── Documento de origem

I – Relatório e factos relevantes
A intentou acção especial de reforma de documento desaparecido, previsto nos arts. 867.º a 870.º do Código de Processo Civil, contra todos os accionistas e herdeiros dos accionistas da sociedade autora, que identificou como sendo os seguintes:
B, Herdeiros desconhecidos de C, D, E, F, Herdeiros desconhecidos de G, Herdeiros desconhecidos de H, I, J, K, L, M, Herdeiros desconhecidos de N, Herdeiros desconhecidos de O, Herdeiros desconhecidos de P, Q, R, Herdeiros desconhecidos de S, Herdeiros desconhecidos de T, Herdeiros desconhecidos de U, V, W, X, Y, Herdeiros desconhecidos de Z, AA, AB, Herdeiros desconhecidos de AC, Herdeiros desconhecidos de AD, AE, AF, AG e quaisquer outros demais interessados incertos.
Pediu a autora A ao Tribunal que se procedesse à reforma do livro de registo de acções da Sociedade, discriminando em que sentido se deveria fazer a reforma, alegando que o livro desapareceu quando estava à guarda do Secretário-Geral da Sociedade, falecido em 1993.
Contestaram apenas as rés J e AH e deduziram reconvenção, que foi admitida por despacho do Ex.mo Juiz.
A autora A recorreu deste despacho para o Tribunal de Segunda Instância, (TSI) que, por acórdão de 27 de Abril de 2006, deu provimento ao recurso, revogando o despacho que admitira a reconvenção das rés.

────
── Dados da tarefa

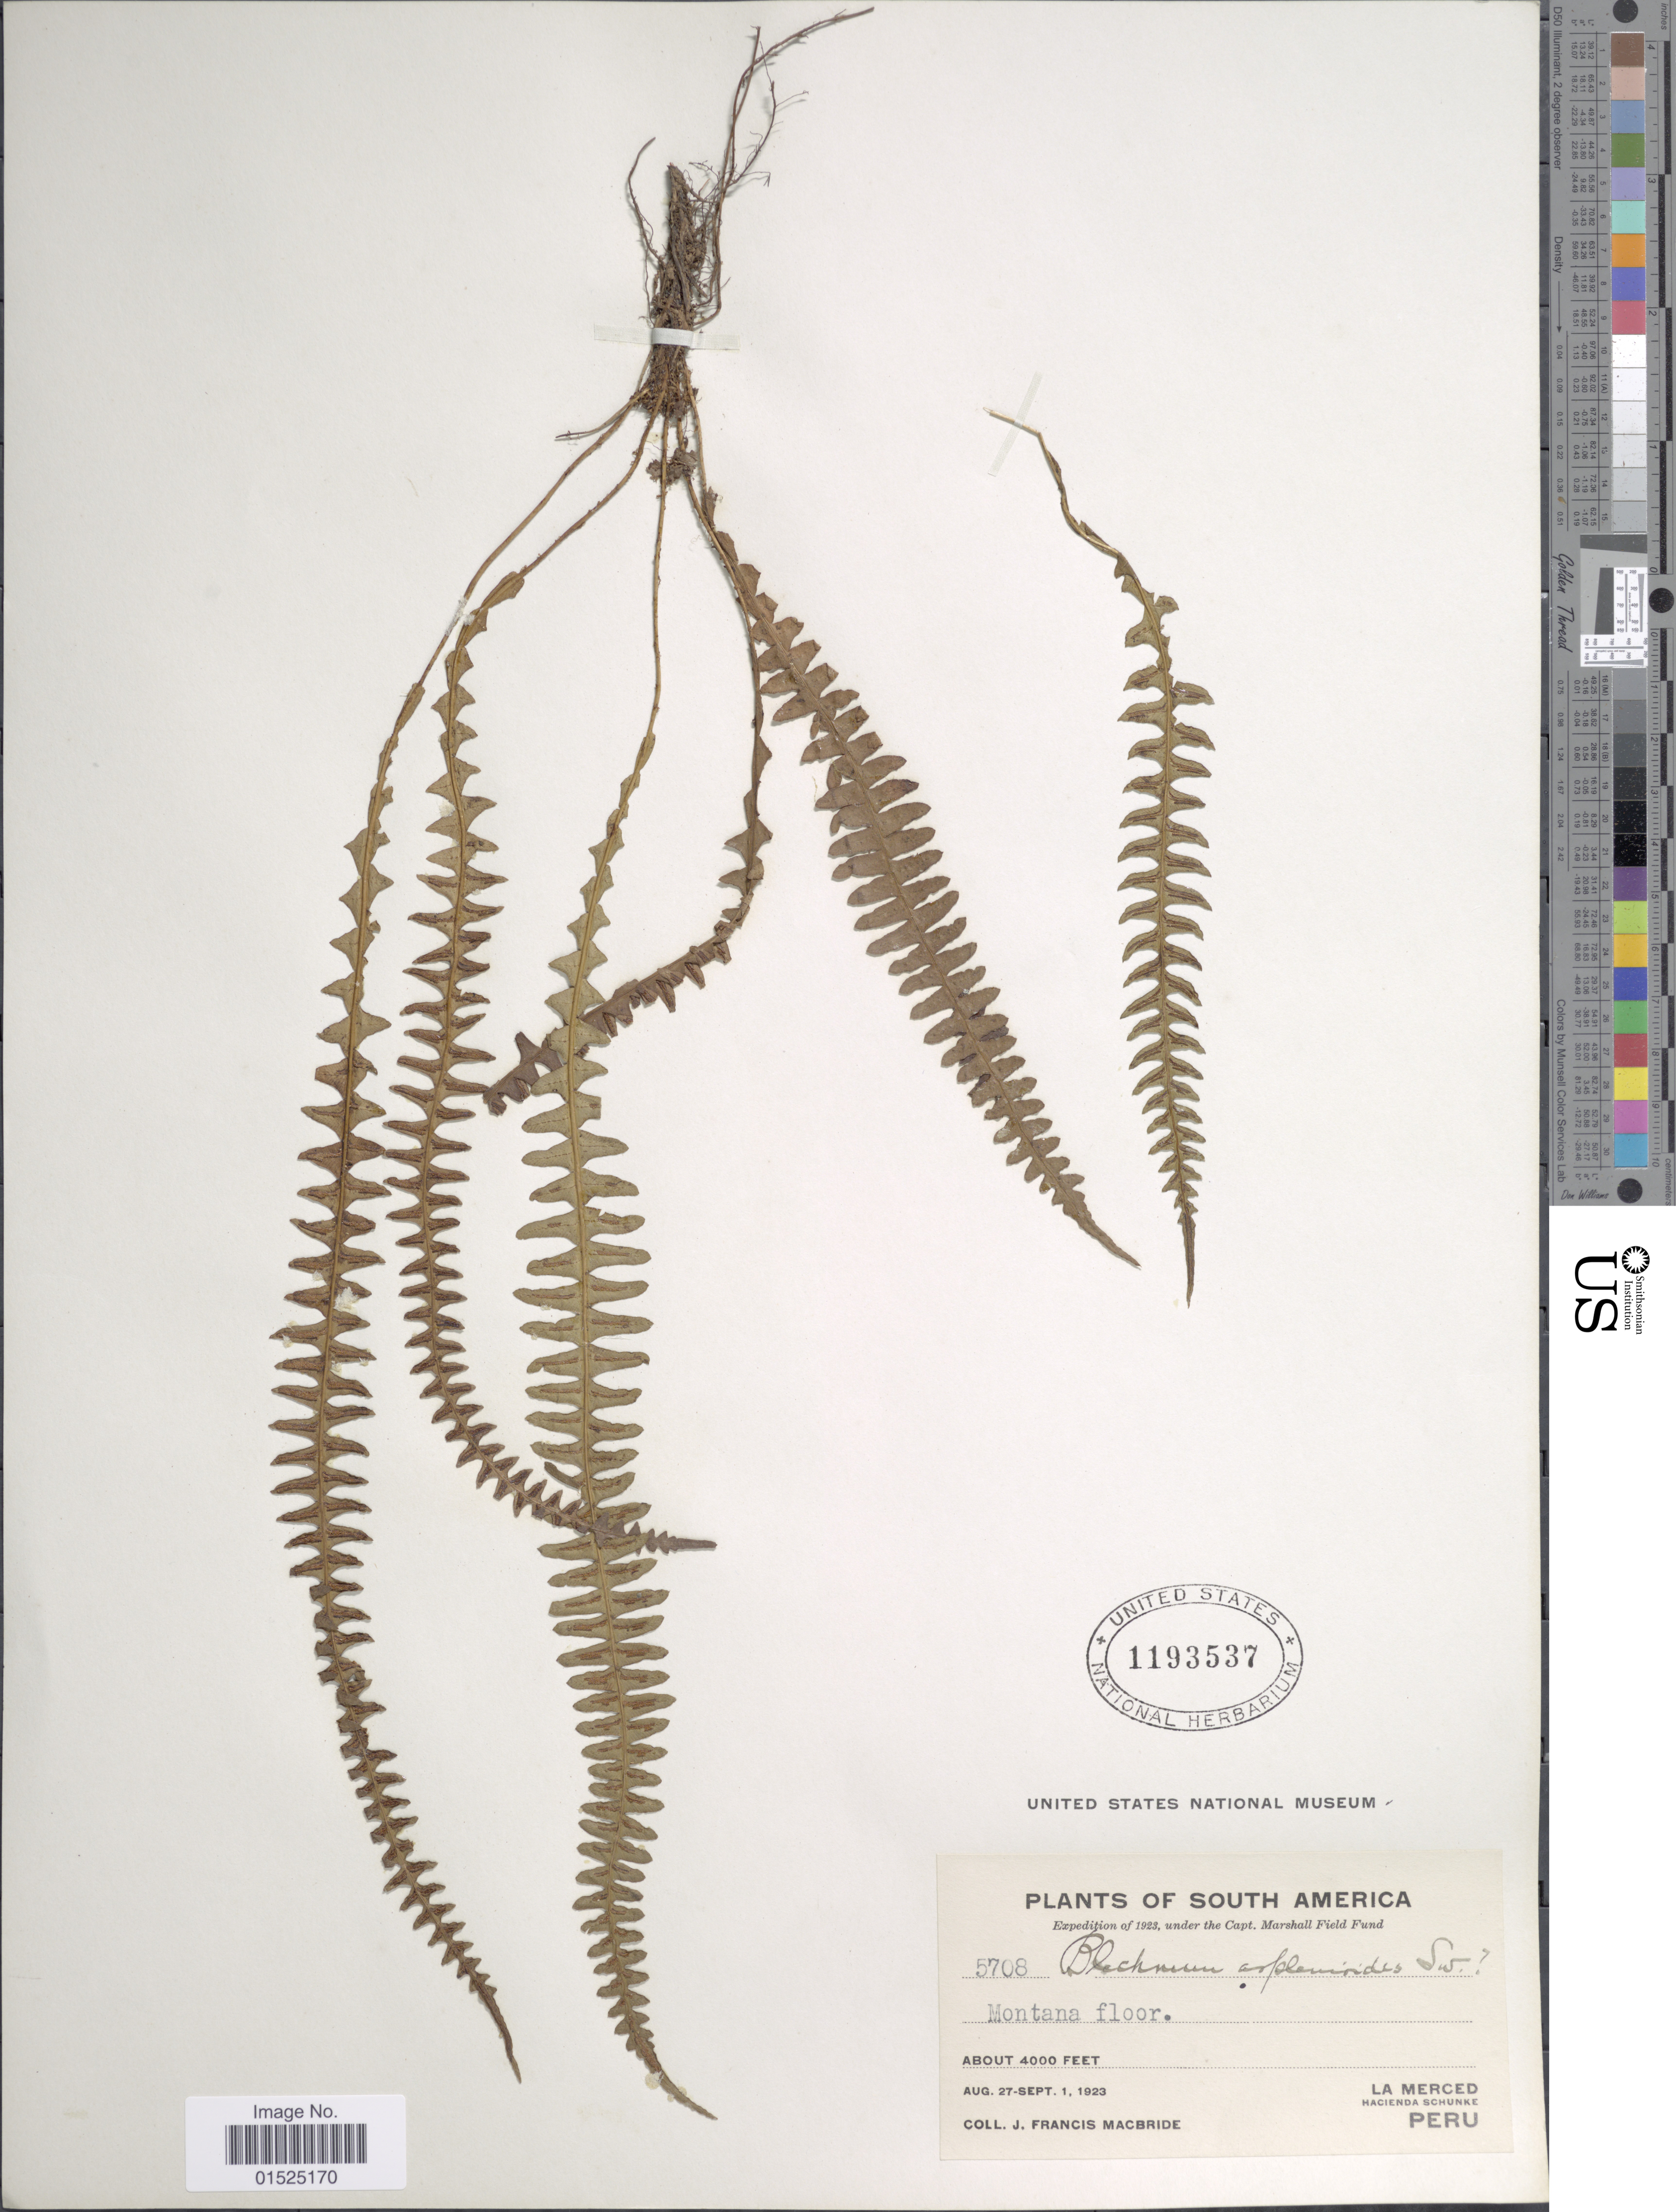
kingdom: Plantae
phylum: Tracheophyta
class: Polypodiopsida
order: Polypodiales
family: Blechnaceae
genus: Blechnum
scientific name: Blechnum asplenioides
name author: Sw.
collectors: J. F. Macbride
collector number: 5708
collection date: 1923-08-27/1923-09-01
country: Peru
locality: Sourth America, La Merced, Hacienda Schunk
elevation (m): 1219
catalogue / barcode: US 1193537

────
── Dados da tarefa

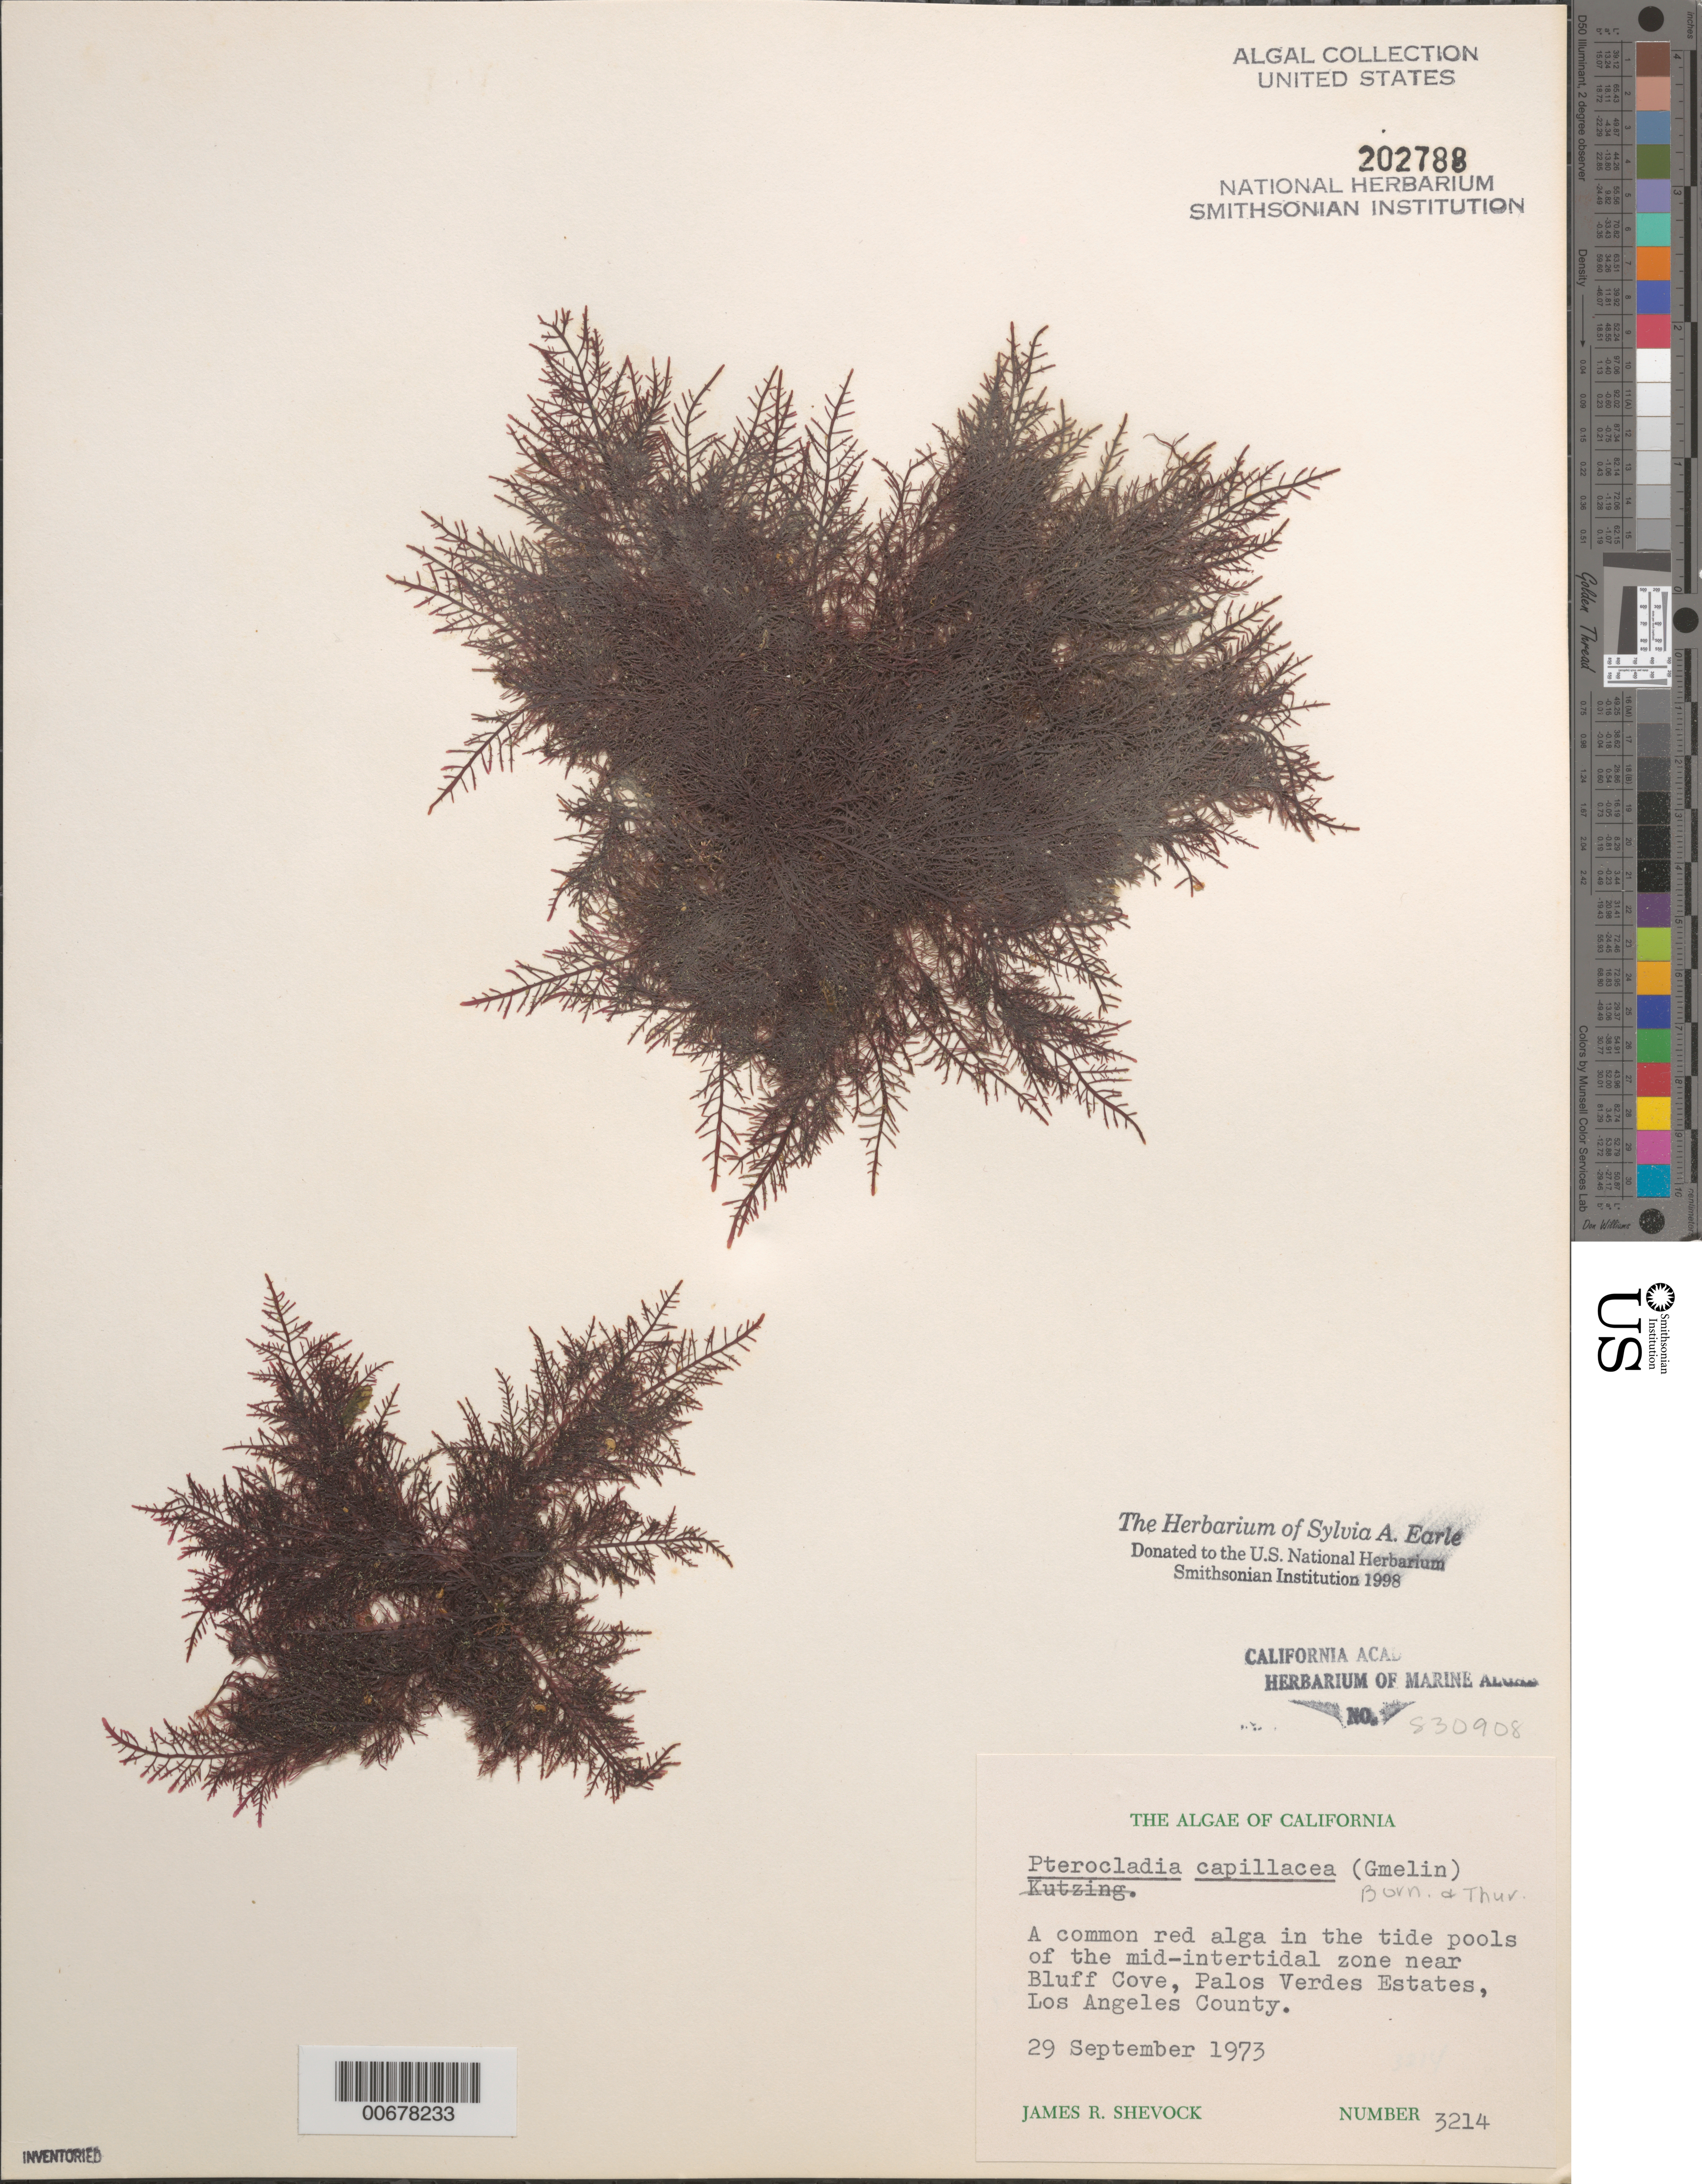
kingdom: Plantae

────

Exercício A –
Por favor, converta numa tabela Markdown as linhas dos registos entre a que contém "genus: Blechnum" e a que contém "elevation (m): 1219", inclusive, com as colunas Número e Linha e sem linhas em branco.
Exercício B –
Prossiga o texto sobre a reforma do livro de registo de acções a partir do ponto em que termina.
Os registos nada têm a ver com o texto sobre a reforma do livro de registo de acções.

Resultado da tarefa A –
| Número | Linha |
|---|---|
| 1 | genus: Blechnum |
| 2 | scientific name: Blechnum asplenioides |
| 3 | name author: Sw. |
| 4 | collectors: J. F. Macbride |
| 5 | collector number: 5708 |
| 6 | collection date: 1923-08-27/1923-09-01 |
| 7 | country: Peru |
| 8 | locality: Sourth America, La Merced, Hacienda Schunk |
| 9 | elevation (m): 1219 |

Resultado da tarefa B –
Inconformadas, interpõem as rés J e AH o presente recurso, terminando a respectiva alegação, em síntese, com a formulação das seguintes conclusões:
A defesa das ora recorrentes em sede de contestação radica nos mesmos fundamentos que servem de base ao pedido reconvencional formulado.
Consequentemente, no caso vertente a reconvenção é admissível ao abrigo do disposto na alínea a) do n.° 2 do artigo 218.º do Código de Processo Civil (CPC)
Inclusivamente, o Venerando Tribunal de Segunda Instância (TSI) rejeitou os argumentos da recorrida e apenas decidiu pela inadmissibilidade do pedido reconvencional por entender que tal reconvenção mais não é, afinal, do que uma mera defesa por impugnação.
Todavia, salvo melhor entendimento, quando o pedido reconvencional se baseia no requisito mencionado na alínea a) do n.° 2 do artigo 218.º do CPC, a reconvenção tem que se fundar obrigatoriamente, total ou parcialmente, nos factos com os quais se impugna indirectamente os factos alegados na petição inicial.
No caso vertente, quando, na contestação, as recorrentes apresentaram uma versão diversa relativamente ao teor da reforma de livro proposta estavam, obviamente, a perfilhar uma negação indirecta dos factos articulados na petição inicial.
Salvo o devido respeito, ao decidir como decidiu, o Venerando TSI labora num erro de julgamento e viola, afinal, aquele mesmo normativo - a al. a) do n.° 2 do artigo 218.º do CPC -, na sua essência.
Com efeito, a perfilhar-se a tese defendida na douta decisão recorrida, sempre que a reconvenção se fundasse nos factos jurídicos que servem de base à defesa por impugnação indirecta, nunca a mesma seria admissível.
   Acresce ainda que, a aceitar-se a tese veiculada no douto Acórdão recorrido as ora recorrentes perderiam toda e qualquer hipótese de verem a sua versão dos factos automaticamente acolhida na presente acção, com a consequente reforma do livro em conformidade.
   O que obrigaria à instauração de uma nova acção propositada e expressamente para esse efeito.
A autora A contra-alegou.

II – O Direito
1. O objecto do recurso
O objecto do recurso é o Acórdão recorrido na parte em que deu provimento ao recurso do despacho do Ex.mo Juiz de 1.ª instância, revogando o despacho deste que admitira a reconvenção das rés.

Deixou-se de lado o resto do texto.